Top of Task material

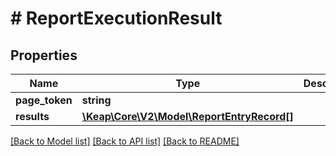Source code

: # # ReportExecutionResult

## Properties

Name | Type | Description | Notes
------------ | ------------- | ------------- | -------------
**page_token** | **string** |  | [optional]
**results** | [**\Keap\Core\V2\Model\ReportEntryRecord[]**](ReportEntryRecord.md) |  | [optional]

[[Back to Model list]](../../README.md#models) [[Back to API list]](../../README.md#endpoints) [[Back to README]](../../README.md)
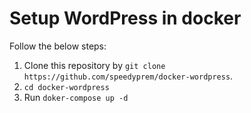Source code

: # Setup WordPress in docker

Follow the below steps:

1. Clone this repository by `git clone https://github.com/speedyprem/docker-wordpress`.
2. `cd docker-wordpress`
3. Run `doker-compose up -d`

Bottom of Task material

= What is being asked =
Your response must restate every record above exactly, with each picture omitted.

= Output of the task =
Source code

: # # ReportExecutionResult

## Properties

Name | Type | Description | Notes
------------ | ------------- | ------------- | -------------
**page_token** | **string** |  | [optional]
**results** | [**\Keap\Core\V2\Model\ReportEntryRecord[]**](ReportEntryRecord.md) |  | [optional]

[[Back to Model list]](../../README.md#models) [[Back to API list]](../../README.md#endpoints) [[Back to README]](../../README.md)
Source code

: # Setup WordPress in docker

Follow the below steps:

1. Clone this repository by `git clone https://github.com/speedyprem/docker-wordpress`.
2. `cd docker-wordpress`
3. Run `doker-compose up -d`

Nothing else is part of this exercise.